** start of EXTRACT TO READ **

Ad:Tech Chicago — New Media vs. Traditional

Ad:Tech Chicago 2009

With a mouthful title like “Master Class Workshop: Defining the New Media Currency – How to Bring Traditional Media Metrics Online – Or Should We?” we see how Ad:Tech is different from other Internet Marketing conferences. The focus here is on the impact that Internet technology has on the $100B+ advertising industry. The advertising industry has proven highly resilient in the face of the Internet Marketing revolution.

We are continuing a conversation that has been going on for nearly a decade. As Chicago-based ComScore”s Gian Fulgoni put it early in the session: 8% of all media dollars go to the Internet but 25 to 30% of media consumption is online. Internet Marketing mavens have been railing on the Mad Men to “get it” and shift their spending to online media. But the Internet argument has focused on “Direct Response” and has shied away from “Brand Impact” and the metrics that agencies care about, like “recency” and “frequency”. Fulgoni says Internet marketers have got to pull in traditional branding dollars by talking the language and providing the impact of other branding vehicles.

The session panel:

  • Kelly Twohig, Moderator – Executive VP/Digital Activation Director, Starcom USA
  • Marc Johnson — Chief Marketing Officer, Hitwise
  • Jon Gibs, — VP, Media Analytics, Nielsen Online
  • Gian Fulgoni – Executive Chairman and Co-Founder, ComScore, Inc.
  • Todd Teresi – Chief Revenue Officer, Quantcast

The Discussion:

Teresi of Quantcast said that the power of online marketing is addressability, you can see the behavior of individuals. He is interested to see what happens when television becomes similarly addressable through set-top boxes. Then, he says, “engagement” and “behavior” will engage the minds of brand marketers.

Teresi says that some marketers see the impact that engagement has when they look at Social Media. Right now, Internet Marketers are not talking the same language as Brand Managers. We need metrics that Brand Managers can relate to.

Gibbs agreed “we need to speak in a languages that adheres to the language of the current system.”

** end of EXTRACT TO READ **

--- PROBLEMS ---
1. According to the Ad:Tech Chicago session write-up, what share of media consumption is online?
2. Name everyone on the session panel in the Ad:Tech Chicago write-up.
3. Echo the Ad:Tech Chicago write-up word for word, everything from "We are continuing" down to "other branding vehicles.".

** start of MATERIAL PROVIDED **

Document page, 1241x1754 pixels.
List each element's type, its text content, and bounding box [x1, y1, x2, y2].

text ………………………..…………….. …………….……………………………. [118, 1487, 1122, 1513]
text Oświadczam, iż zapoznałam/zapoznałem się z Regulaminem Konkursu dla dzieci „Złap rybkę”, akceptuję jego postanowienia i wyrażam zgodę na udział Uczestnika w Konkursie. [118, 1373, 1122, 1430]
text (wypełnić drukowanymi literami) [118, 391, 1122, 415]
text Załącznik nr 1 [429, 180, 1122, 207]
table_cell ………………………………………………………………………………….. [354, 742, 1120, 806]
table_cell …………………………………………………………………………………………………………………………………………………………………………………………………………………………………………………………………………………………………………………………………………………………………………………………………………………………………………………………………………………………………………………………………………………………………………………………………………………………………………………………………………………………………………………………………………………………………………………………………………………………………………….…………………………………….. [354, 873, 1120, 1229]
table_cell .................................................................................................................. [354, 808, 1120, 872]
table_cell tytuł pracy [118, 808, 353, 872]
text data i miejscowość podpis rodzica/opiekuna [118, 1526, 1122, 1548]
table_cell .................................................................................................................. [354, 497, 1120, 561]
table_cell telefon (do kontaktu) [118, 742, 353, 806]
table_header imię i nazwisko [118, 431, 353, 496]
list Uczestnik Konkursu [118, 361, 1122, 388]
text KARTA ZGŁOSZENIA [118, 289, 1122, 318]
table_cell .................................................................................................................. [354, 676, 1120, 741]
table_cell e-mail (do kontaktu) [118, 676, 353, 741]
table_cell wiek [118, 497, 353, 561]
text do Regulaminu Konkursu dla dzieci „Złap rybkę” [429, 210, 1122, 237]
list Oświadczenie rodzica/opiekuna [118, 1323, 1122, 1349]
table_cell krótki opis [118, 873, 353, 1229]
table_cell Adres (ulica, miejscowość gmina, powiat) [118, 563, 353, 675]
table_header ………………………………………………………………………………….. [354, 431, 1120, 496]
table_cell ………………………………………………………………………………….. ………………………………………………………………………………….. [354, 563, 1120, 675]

** end of MATERIAL PROVIDED **

--- TASK-BY-TASK OUTPUTS ---
1. 25 to 30%

2. Kelly Twohig, Marc Johnson, Jon Gibs, Gian Fulgoni, Todd Teresi

3.
We are continuing a conversation that has been going on for nearly a decade. As Chicago-based ComScore”s Gian Fulgoni put it early in the session: 8% of all media dollars go to the Internet but 25 to 30% of media consumption is online. Internet Marketing mavens have been railing on the Mad Men to “get it” and shift their spending to online media. But the Internet argument has focused on “Direct Response” and has shied away from “Brand Impact” and the metrics that agencies care about, like “recency” and “frequency”. Fulgoni says Internet marketers have got to pull in traditional branding dollars by talking the language and providing the impact of other branding vehicles.